Michelle Clayman, a money manager and another of the rabbi's clients, says that while she is by no means unhappy with the prosperity the bull market has brought her, she has started to question the single-mindedness of her professional goals. "I enjoy being successful," says the 40-something executive, whose firm, New Amsterdam Partners, has seen its assets under management balloon to $900 million from $240 million in four years. "But there's more to life than just the material world." The search for a higher purpose led Stratton to give up his 17-year career as a commodities trader on the New York Mercantile Exchange last February to become a full-time Christian minister. The nondenominational church he leads culls its members from Wall Street and meets in a high-rise building across from the World Trade Center.
When they need God most
"Wall Street burns you out," says Stratton, who worked on the floor of the Nymex, spending seven nerve-wracking hours a day trying to outshout fellow traders. "I made a lot of money in the markets, but I'd come home and I couldn't talk to my wife," he recalls. "I usually get guys when their wives have left them or when they're all drugged out. That's when they need God most." Still, one man's salvation can be another's exploitation. Skeptics like Maggie Craddock, a therapist and organizational consultant with Manhattan's Focus Partners, worries that executives are being targeted as much for their money as their souls. "Even with the millions of dollars some people on Wall Street make, there's still a lot of unhappiness and emptiness," says Craddock, a former mutual fund manager with Scudder Stevens & Clark. "In my opinion, that makes some people vulnerable to spiritual movements that are interested not only in their hearts and minds but their pocketbooks as well." In the case of the Executive Jewish Enrichment Group, businesspeople seeking rabbinical house calls must first agree to make a substantial, usually five-figure, donation to Aish Hatorah International, the Jewish education organization with which Clyman is affiliated. Aish Hatorah's broader mission is to bring secular Jews back into the religious fold. To that end, it offers a variety of relatively inexpensive seminars and classes at its Upper West Side offices. Donations from the Executive Jewish Enrichment Group help support these programs.

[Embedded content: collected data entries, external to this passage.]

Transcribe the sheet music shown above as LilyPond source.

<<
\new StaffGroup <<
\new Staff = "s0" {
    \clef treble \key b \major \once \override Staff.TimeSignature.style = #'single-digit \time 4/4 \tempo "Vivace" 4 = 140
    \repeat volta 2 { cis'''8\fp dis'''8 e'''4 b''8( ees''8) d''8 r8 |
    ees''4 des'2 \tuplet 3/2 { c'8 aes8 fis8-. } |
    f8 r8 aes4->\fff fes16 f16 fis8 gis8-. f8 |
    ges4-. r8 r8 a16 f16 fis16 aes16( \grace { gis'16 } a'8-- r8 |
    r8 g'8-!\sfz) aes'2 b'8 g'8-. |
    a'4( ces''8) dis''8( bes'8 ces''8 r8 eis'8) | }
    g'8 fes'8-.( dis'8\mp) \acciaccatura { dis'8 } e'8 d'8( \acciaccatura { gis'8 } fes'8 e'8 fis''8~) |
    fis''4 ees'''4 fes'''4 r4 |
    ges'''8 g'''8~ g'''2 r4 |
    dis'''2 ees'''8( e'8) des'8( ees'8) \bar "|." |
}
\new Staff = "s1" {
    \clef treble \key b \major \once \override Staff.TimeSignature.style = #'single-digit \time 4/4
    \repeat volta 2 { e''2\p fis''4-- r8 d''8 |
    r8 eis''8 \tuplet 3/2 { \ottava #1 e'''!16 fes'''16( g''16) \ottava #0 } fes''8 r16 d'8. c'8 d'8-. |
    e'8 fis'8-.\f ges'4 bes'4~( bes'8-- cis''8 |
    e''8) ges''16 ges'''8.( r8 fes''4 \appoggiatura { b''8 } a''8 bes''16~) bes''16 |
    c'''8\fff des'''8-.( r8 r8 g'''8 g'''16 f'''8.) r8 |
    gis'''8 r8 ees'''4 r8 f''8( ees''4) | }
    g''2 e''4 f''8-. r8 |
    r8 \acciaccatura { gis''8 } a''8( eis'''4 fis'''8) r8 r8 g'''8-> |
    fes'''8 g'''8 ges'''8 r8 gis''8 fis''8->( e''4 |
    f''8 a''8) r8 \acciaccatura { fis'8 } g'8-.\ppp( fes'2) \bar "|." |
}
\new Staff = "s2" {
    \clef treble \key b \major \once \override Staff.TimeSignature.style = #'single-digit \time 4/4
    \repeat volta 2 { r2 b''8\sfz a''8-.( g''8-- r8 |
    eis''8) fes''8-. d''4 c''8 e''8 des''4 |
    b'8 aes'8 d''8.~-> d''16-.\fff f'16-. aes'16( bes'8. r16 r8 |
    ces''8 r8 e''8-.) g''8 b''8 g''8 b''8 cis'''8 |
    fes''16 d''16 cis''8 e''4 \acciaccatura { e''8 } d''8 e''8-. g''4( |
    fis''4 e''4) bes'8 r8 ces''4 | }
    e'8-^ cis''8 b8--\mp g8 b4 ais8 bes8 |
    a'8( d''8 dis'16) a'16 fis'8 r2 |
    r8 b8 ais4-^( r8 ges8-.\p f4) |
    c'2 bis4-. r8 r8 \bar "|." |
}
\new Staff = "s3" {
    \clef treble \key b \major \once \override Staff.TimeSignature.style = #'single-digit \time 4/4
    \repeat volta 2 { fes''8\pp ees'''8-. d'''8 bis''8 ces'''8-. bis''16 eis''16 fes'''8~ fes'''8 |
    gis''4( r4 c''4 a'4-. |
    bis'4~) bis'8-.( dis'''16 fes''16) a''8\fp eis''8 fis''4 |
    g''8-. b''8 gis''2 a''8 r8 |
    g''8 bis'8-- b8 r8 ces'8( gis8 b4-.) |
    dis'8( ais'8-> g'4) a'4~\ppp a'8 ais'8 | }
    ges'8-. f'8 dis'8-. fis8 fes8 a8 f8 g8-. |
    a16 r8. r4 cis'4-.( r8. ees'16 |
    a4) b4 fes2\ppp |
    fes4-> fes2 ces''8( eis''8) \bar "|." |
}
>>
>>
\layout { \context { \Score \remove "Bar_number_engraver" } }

The executives writing the checks say they are perfectly aware of Aish Hatorah's agenda and are simply looking to expand their own intellectual horizons or perhaps reconnect with their Jewish heritage. "I had a traditional Jewish upbringing, but as an adult I drifted away from that," says David Gerstenhaber, a well-known hedge fund manager who recently began studying with Clyman. Before clergy arrived on the scene, Wall Street headhunters often doubled as their clients' confidants and confessors. Brian Sullivan, one of the top financial recruiters, at first expresses surprise when told of some of the executives' spiritual pursuits.

Then he reconsiders. "Actually, it makes a lot of sense," says Sullivan. "It's the ultimate hedge."